Questo saggio conclude idealmente una trilogia dedicata alla nascita della psicoanalisi in Italia. Dopo aver esplorato nei primi due volumi le vicende di Edoardo Weiss e di Vanda Shrenger Weiss, i maggiori artefici dell’introduzione delle idee freudiane a Trieste e a Roma negli anni Venti e Trenta, l’autrice amplia la sua ricerca con nuove indagini su fonti archivistiche, cartacee e digitali. Il testo analizza le iniziali tracce del pensiero psicoanalitico nel contesto scientifico e culturale italiano tra Ottocento e Novecento, con particolare riguardo a intrecci e risonanze tra Sigmund Freud e il padre della criminologia, Cesare Lombroso. Viene messo in luce un comune retroterra positivista ed evoluzionista, dove il “paradigma indiziario” avvicina i due scienziati, entrambi tesi a indagare il lato oscuro dell’animo umano. Attraverso documenti poco o affatto noti, si ricostrui­scono eventuali contatti, parallelismi e rispecchiamenti teorici tra i due autori, oltre a curiosi e suggestivi episodi. 
Un’attenzione particolare è poi destinata alla figura di Sante De Sanctis, lo “scienziato del sogno”, posto in dialogo con il coevo, rivoluzionario testo freudiano, L’Interpretazione dei sogni. 

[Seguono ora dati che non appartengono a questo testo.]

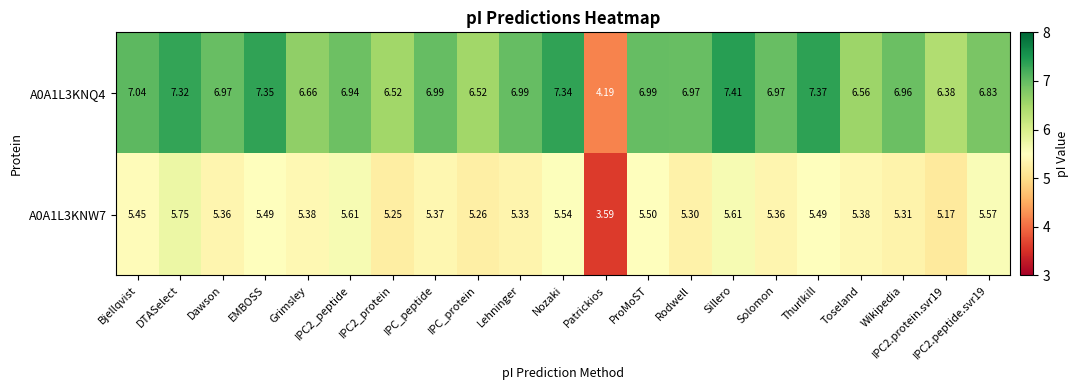

What is the difference between the highest and lowest values at IPC2.protein.svr19?

1.2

Uno spazio di riguardo è infine riservato al misconosciuto Giovanni Dalma, un coraggioso pioniere della psicoanalisi, che coniuga il metodo di ricerca sperimentale all’esplorazione psicoanalitica della sofferenza umana. Un emblematico modello di studioso e di clinico in transito dalla psichiatria biologico-determinista a quella aperta alle scoperte psicologico-psicoanalitiche.
Il volume si propone come un contributo originale alla storiografia psicoanalitica, rivelando precoci tracce freudiane nella letteratura scientifica italiana e valorizzando figure e contesti dimenticati. Il risultato è una narrazione documentata e appassionata, che recupera le radici profonde della psicoanalisi nel nostro paese.

MOTIVAZIONE DELLA GIURIA: 

"La Giuria Gradiva ha apprezzato il saggio di Rita Corsa in quanto, oltre a concludere idealmente, in maniera appassionata quanto rigorosa, una trilogia dedicata alla nascita della psicoanalisi in Italia, ha il pregio di restituire centralità a tracce dimenticate offrendo da un lato un contributo significativo alla storia delle ideee, dall'altro ponendo la psicoanalisi all'interno del più ampio panorama delle scienze umane e mediche dell'epoca.
Con stile impeccabile, nel lavoro di questa entusiasta storica nonché raffinata clinica, si interecciano elementi di psichiatria, criminologia e psicologia facendo del saggio non solo un contributo per specialisti, quanto un invito a riflettere su come nascono e si diffondono le idee e su come il pensiero scientifico si trasformi in dialogo fra culure e discipline diverse."